Game makers, the really good ones, they want to make great games but they also want to make blockbusters. One of the things they need to do is balance that out – I have the right team to help them.

I volunteer you to speak to EA’s studio heads; they’ll tell you the same thing. They’re very comfortable moving the discussion towards how we make connected gameplay – be it co-operative or multiplayer or online services – as opposed to fire-and-forget, packaged goods only, single-player, 25-hours-and you’re out. I think that model is finished.

Online is where the innovation, and the action, is at.

My point was that you want to keep these studios creatively independent, but at the same time you have to insist on certain features, such as online. It’s the friction between those two that I was enquiring about.
Well you say ‘insist’, I say inspire. What I learned early on in my career was that, if you’re going to lead a creative team, you have to inspire people. They’re the ones living in the game.

I always found it a big problem when a game’s executive producer would come up to me and ask what I should do next. I would always respond that’s not my job. You’re job is to come up with the creative vision, mine is to edit and tweak so it’s a bigger commercial opportunity. I’m very clear about that.

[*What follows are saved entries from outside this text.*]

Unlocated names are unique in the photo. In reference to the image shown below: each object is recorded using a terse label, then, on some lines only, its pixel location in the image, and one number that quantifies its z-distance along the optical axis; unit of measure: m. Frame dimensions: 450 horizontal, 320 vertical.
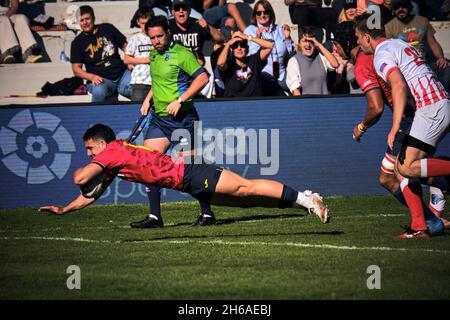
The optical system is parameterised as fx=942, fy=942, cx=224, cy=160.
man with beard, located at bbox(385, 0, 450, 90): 15.56
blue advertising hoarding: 14.45
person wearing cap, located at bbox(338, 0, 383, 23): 16.61
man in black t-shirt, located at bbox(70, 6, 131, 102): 15.66
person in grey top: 15.48
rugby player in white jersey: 9.61
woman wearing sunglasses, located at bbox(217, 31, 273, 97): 15.03
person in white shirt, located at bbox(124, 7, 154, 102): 15.40
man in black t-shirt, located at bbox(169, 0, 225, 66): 15.70
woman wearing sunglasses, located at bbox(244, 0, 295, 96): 15.88
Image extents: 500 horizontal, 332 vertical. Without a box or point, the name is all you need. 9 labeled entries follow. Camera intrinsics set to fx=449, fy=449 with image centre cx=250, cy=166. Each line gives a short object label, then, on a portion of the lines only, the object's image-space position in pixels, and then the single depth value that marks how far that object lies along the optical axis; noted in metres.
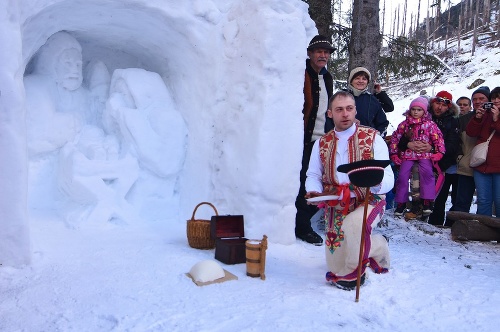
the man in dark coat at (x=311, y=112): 3.85
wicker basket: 3.31
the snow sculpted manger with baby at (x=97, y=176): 3.73
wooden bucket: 2.79
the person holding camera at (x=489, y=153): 4.01
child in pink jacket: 4.33
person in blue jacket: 4.16
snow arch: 3.57
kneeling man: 2.59
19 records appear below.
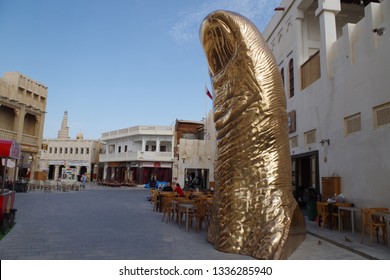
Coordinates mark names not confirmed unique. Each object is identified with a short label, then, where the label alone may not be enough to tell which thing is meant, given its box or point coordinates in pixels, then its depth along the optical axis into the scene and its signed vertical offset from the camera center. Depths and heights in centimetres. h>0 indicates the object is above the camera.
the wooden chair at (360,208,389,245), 585 -76
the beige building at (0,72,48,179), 2317 +521
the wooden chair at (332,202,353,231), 763 -75
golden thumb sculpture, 466 +65
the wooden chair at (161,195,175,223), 890 -82
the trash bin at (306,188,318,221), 916 -71
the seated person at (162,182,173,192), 1312 -44
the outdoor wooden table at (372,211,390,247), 537 -60
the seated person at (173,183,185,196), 1108 -45
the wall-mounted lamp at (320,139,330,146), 935 +137
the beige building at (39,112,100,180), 4209 +295
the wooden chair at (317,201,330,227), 796 -80
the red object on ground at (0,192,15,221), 679 -69
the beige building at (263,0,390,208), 697 +266
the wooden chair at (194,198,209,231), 725 -81
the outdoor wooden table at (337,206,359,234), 685 -63
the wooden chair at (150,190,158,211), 1180 -73
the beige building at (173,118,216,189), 2436 +200
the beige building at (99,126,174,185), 3356 +274
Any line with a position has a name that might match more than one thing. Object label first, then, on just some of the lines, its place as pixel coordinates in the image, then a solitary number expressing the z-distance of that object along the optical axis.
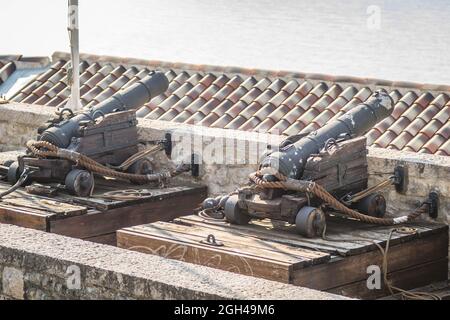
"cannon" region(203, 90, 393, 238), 12.57
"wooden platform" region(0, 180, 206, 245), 13.59
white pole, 17.45
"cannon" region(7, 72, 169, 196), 14.67
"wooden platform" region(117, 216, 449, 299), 11.62
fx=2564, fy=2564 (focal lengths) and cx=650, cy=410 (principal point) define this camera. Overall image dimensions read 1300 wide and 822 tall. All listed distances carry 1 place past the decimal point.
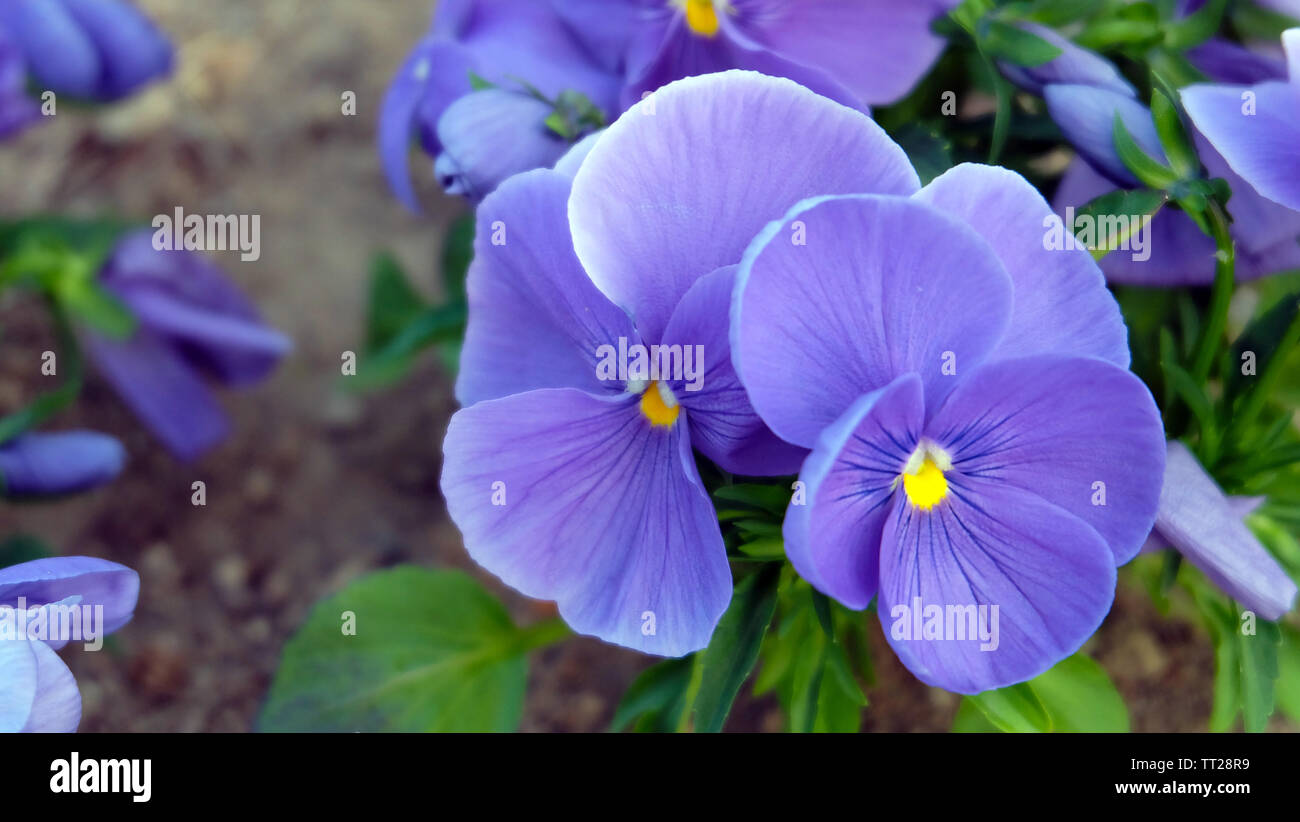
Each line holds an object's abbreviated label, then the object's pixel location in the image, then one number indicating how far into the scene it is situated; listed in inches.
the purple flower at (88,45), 12.7
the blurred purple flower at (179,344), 13.5
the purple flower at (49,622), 9.3
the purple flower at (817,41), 10.7
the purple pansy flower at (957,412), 9.0
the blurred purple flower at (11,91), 12.3
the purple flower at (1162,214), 10.2
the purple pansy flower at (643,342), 9.3
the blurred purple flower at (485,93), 10.7
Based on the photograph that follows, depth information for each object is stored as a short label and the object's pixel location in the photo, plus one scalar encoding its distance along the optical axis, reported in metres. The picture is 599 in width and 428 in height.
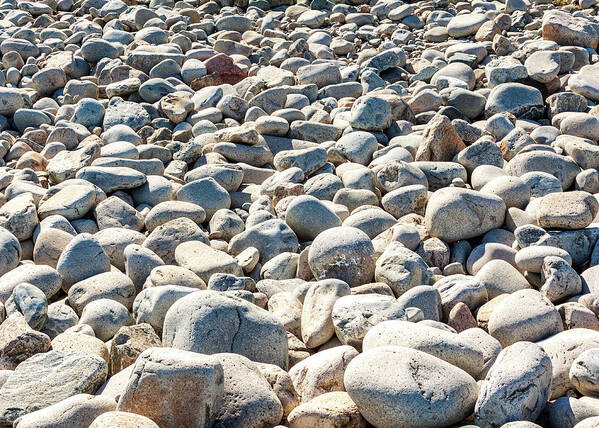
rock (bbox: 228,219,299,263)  4.78
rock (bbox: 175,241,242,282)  4.44
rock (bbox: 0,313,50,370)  3.49
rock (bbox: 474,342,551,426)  2.74
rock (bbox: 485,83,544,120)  6.68
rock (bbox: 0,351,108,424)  3.05
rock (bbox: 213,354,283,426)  2.86
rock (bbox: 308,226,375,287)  4.25
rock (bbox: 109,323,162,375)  3.41
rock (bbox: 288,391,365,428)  2.83
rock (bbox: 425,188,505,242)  4.64
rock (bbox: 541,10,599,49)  8.02
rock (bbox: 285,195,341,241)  4.90
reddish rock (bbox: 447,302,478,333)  3.81
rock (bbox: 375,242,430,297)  4.16
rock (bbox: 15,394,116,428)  2.72
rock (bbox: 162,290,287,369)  3.33
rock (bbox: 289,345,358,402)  3.13
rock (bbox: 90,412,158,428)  2.53
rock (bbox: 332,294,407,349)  3.51
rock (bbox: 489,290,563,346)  3.51
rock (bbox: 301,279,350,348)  3.69
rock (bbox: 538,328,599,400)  3.10
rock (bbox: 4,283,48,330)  3.83
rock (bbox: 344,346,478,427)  2.74
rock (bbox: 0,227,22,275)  4.58
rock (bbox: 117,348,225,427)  2.75
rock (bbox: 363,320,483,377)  3.09
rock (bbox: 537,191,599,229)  4.40
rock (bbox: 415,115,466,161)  5.89
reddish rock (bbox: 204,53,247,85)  8.05
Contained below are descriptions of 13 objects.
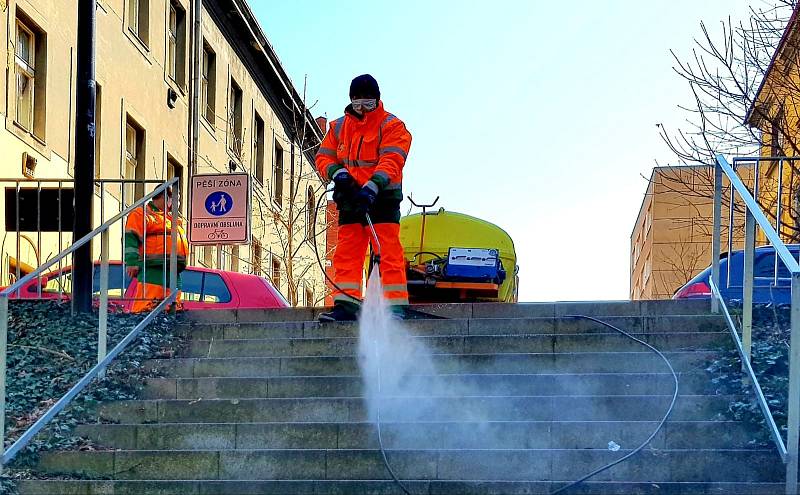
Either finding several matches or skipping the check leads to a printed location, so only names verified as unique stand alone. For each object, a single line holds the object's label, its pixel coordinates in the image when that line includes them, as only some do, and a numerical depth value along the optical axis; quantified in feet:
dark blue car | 31.76
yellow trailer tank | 57.41
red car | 46.32
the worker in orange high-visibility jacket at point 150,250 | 34.58
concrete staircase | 23.81
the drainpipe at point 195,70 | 98.07
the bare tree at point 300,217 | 90.46
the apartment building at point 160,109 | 65.62
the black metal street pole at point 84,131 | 35.96
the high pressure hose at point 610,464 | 23.34
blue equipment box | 50.62
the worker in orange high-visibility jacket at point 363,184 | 32.89
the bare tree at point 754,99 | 59.62
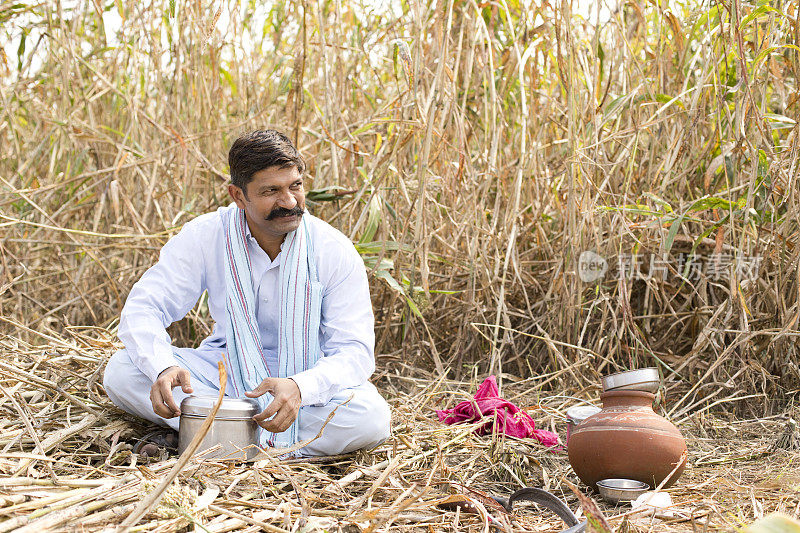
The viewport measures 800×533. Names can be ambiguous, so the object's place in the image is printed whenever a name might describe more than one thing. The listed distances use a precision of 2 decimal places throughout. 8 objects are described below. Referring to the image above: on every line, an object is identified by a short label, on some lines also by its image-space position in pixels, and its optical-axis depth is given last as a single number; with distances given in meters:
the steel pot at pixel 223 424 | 2.04
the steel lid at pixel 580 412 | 2.40
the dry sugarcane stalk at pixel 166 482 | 1.33
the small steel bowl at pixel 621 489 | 2.05
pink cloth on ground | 2.62
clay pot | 2.12
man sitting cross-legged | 2.32
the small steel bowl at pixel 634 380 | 2.20
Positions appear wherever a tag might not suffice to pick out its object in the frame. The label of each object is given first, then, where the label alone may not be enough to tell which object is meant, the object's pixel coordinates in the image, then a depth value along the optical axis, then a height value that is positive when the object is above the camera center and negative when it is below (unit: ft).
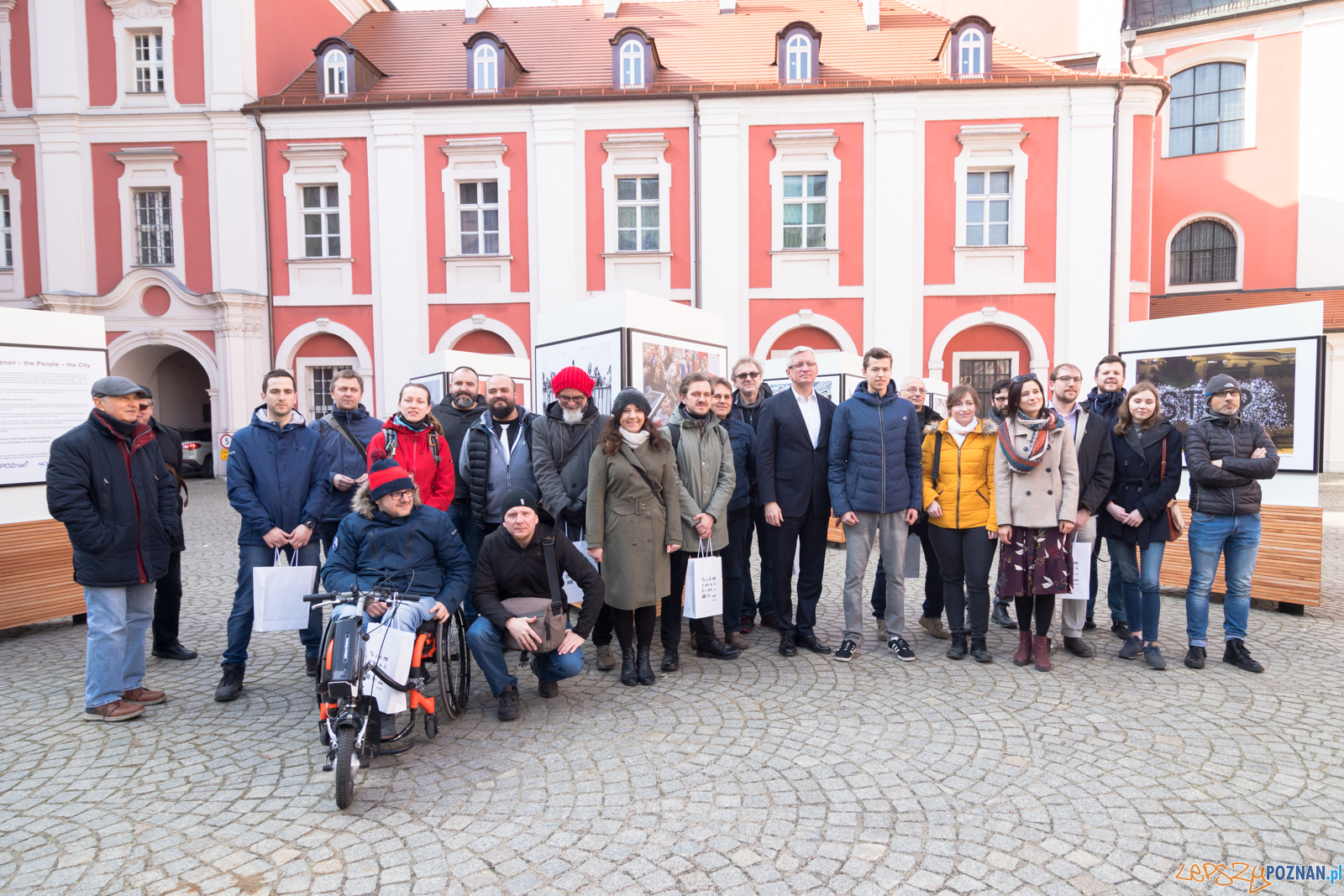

Let’s move on. Are you trying to send a message across the industry by allowing studios to rename themselves and move away from the ‘EA location’ moniker?
Yes, absolutely. We’re respecting our studios, we’re giving them their own ethos, allowing them to break free of this corporate identity. And that actually helps me out as well. Allowing EA LA to rename itself Danger Close gives the studio a bit of an edge. I want them to be competitive; I want them to recruit their own teams.

And, I mean, how exciting a name is EA Redwood Shores?! … How about Visceral? Again, that was a name decided by the team itself, and all of a sudden it completely changed the dynamic of the studio.

Should we expect, in the end, that no studio will be named ‘EA Location’?
I don’t think all of them will be renamed, but if you look at the studios that I manage most have their own names now. There are a couple of places that still have an ‘EA location’ name, but we haven’t figured out an identity for them, or what they’re going to do.

And is this another kind of competition you’re having with other publishers? Is dev happiness something you need to be number-one at for competitive reasons?
Absolutely. This is a relatively small industry from a talent standpoint – there just are not that many producers or creative directors that know how to make big hits. We have to create an organisation and a culture that is, frankly, engaging for them. They are talent and we need to give them reasons to come to us.

EA Partners was, actually, one way we moved into this approach, because we want to attract the best and brightest developers in the world. And we will change our entire business practices, and we will change how we bring games to market based on who you are.

Epic, Crytek, Valve – we’ve really changed how we approached these studios, and we now have Insomniac and Respawn as partners.

Looking ahead into the next three years, we’re going to change a lot of ideas in regards to content delivery mechanisms. We’re going to try out new price-points, and we’re going to try free-to-play models within my group – things like we did with Battlefield 1943, which was a $10 XBLA game that did extremely well. So we’re going to focus more on content delivery models.

Does the Partners business model mean that EA will acquire less?
I’m not dying to add capacity, I’m very happy with the studios that we have and now I’m trying to optimise that and make it powerful.

In terms of our Partners programme, yeah we want it to grow. We want to continue to find great independent talent out there.

I’m obviously not going to say no to every single acquisition opportunity, because who knows what’s around the corner. But I think we have enough.

Finally, how close were you to signing a deal with Bungie?
I wouldn’t want to comment on that. That’s all in the past.